Jamaal Peterman (b. 1990, Fort Lauderdale, FL) lives and works in New York, received his MFA at Pratt Institute in 2019 and a BFA from the University of Maryland Eastern Shore in 2014. He has been included in exhibitions at the Museum of Contemporary African Diasporan Art (MoCADA); Columbus Museum of Art; Phoenix Art Museum; Baltimore Museum of Art; Public Art Fund; Brooklyn Museum; University of Chicago; University of Louisville; Kavi Gupta, Chicago; James Fuentes, New York; and Vigo Gallery, London. Peterman has been awarded the Peter S. Reed Foundation grant, commissioned by MoMA PS1, and has undertaken residencies at NXTHVN, Pioneer Works, Skowhegan School of Painting and Sculpture, MASS MoCA, and Fountainhead. Peterman has developed a highly encoded language of abstraction that ricochets inside of, between, and beyond the frame of the image. Geometric abstraction illuminates colors and forms to communicate hierarchies of space and movement as well as class and race.

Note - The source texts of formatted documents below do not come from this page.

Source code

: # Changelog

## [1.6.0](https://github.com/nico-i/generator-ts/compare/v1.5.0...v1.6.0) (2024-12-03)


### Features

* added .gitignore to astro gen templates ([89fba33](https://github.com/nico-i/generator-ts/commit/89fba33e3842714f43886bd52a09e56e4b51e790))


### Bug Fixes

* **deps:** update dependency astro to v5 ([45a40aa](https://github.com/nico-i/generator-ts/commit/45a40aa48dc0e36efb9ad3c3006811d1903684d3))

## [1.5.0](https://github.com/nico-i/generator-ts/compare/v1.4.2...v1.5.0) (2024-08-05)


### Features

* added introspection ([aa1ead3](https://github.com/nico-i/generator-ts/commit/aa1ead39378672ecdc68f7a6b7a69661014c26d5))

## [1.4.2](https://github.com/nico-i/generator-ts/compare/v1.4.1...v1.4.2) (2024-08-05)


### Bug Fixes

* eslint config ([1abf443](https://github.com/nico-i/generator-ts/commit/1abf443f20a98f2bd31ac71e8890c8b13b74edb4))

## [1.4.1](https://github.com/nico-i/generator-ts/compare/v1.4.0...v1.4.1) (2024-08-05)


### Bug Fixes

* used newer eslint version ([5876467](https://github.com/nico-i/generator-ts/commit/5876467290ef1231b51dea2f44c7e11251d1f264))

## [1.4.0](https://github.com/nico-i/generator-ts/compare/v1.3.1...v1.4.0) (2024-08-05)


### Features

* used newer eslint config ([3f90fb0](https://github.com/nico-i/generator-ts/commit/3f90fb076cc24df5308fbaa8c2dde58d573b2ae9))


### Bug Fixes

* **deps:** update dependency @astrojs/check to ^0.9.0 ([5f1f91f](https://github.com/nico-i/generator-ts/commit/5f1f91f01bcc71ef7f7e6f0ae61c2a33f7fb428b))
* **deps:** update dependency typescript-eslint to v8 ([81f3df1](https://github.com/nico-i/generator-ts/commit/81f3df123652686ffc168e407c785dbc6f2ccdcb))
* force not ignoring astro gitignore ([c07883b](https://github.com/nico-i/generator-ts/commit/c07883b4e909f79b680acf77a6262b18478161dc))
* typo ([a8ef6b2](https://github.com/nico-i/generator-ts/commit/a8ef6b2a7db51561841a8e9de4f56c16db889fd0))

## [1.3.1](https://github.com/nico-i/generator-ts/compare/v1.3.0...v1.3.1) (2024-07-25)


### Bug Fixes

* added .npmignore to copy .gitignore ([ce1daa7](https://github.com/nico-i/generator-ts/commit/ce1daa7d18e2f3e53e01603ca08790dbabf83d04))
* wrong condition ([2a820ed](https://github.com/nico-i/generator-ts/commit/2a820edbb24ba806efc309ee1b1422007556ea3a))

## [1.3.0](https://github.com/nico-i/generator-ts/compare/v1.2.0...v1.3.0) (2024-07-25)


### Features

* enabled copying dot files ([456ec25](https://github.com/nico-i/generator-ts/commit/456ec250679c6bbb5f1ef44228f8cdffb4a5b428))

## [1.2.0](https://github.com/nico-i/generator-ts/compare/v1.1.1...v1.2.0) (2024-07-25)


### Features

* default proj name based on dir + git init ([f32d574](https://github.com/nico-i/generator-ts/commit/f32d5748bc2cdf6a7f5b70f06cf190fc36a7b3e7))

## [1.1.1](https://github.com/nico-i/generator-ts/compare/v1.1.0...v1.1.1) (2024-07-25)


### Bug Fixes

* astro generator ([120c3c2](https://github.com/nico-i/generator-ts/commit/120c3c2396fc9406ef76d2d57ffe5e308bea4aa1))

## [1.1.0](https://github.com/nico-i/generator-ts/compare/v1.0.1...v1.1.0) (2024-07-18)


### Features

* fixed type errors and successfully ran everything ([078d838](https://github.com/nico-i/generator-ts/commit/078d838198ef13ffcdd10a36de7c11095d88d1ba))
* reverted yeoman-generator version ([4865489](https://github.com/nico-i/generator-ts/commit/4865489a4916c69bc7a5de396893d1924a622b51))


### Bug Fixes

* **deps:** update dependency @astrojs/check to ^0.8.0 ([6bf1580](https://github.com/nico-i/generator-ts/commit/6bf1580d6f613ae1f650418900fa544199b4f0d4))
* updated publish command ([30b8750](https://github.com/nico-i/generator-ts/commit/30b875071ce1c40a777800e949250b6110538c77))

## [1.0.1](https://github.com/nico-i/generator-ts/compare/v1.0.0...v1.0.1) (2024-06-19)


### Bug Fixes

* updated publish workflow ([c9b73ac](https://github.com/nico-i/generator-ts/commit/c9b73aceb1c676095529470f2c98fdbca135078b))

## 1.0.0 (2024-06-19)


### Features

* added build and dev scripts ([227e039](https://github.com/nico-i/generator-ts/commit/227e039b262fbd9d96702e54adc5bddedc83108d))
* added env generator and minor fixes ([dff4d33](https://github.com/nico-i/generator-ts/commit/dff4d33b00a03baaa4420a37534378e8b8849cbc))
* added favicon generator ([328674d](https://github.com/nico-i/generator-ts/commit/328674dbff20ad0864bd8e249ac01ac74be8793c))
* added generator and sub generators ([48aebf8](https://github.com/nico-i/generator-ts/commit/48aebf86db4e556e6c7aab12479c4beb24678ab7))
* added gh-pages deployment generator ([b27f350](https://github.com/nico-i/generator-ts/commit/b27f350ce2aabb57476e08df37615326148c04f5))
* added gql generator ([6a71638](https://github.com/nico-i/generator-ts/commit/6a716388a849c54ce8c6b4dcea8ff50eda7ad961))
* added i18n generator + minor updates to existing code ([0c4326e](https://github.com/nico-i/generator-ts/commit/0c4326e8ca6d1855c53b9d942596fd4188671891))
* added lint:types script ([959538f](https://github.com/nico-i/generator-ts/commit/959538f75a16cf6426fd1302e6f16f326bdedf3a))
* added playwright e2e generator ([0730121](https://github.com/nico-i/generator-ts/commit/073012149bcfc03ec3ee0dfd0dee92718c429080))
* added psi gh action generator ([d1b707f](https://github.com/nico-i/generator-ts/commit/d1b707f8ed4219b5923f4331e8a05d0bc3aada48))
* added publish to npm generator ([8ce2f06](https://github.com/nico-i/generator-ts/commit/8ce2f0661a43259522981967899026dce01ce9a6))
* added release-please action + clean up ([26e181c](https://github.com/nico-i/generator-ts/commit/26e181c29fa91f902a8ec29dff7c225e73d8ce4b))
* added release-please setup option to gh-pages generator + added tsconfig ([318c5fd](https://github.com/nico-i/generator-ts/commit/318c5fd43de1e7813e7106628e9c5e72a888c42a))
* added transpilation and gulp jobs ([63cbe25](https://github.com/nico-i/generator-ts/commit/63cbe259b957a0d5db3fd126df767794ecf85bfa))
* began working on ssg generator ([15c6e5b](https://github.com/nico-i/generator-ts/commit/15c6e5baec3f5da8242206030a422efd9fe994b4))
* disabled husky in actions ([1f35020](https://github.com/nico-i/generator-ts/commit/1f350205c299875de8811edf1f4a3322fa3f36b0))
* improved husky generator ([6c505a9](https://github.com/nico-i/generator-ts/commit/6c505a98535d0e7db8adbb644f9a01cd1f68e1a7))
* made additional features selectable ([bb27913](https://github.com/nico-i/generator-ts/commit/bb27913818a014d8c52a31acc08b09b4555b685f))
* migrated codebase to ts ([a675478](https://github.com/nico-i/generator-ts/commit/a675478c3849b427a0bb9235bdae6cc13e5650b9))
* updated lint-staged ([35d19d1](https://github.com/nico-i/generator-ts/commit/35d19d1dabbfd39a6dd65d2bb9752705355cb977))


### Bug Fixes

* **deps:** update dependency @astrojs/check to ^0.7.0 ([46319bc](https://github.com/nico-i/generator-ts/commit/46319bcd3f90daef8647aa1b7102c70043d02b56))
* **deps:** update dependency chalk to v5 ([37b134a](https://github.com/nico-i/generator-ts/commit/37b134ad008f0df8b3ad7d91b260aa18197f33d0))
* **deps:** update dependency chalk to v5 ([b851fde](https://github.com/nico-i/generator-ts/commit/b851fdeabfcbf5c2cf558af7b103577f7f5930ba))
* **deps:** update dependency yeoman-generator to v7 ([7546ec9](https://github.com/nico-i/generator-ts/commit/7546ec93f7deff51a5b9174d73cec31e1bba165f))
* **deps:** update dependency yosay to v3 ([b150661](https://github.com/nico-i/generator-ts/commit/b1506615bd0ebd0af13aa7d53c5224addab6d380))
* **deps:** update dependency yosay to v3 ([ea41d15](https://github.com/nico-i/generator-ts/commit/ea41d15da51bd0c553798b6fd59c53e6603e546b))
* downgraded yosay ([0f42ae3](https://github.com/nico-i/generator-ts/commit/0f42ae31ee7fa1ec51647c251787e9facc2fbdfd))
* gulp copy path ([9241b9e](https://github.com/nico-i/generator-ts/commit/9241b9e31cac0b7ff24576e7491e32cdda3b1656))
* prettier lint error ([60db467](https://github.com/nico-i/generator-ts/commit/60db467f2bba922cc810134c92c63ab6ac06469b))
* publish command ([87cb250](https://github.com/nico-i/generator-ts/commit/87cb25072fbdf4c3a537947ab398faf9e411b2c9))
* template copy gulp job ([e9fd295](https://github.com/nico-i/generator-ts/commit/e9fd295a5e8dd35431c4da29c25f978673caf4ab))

Alex Puz (b. 1989, Long Beach, CA) is an abstract painter who focuses on the impact of color theory and optical art on the mind. He paints ornate chromatic fields in order to explore the relationship between emotion and cognition—the space between thinking and feeling. Puz’s research includes the use of color as a therapeutic tool, the power of optical art to heighten self-awareness, and the immediacy of line and color as neural phenomena. Puz holds a BFA from Hunter College and an MFA from Yale School of Art. He has exhibited with Thierry Goldberg Gallery, Jeffrey Deitch, and Underdonk in New York City among others. He has shown internationally at the Material Art Fair, in Mexico City and at Gallery Simon in Seoul, South Korea.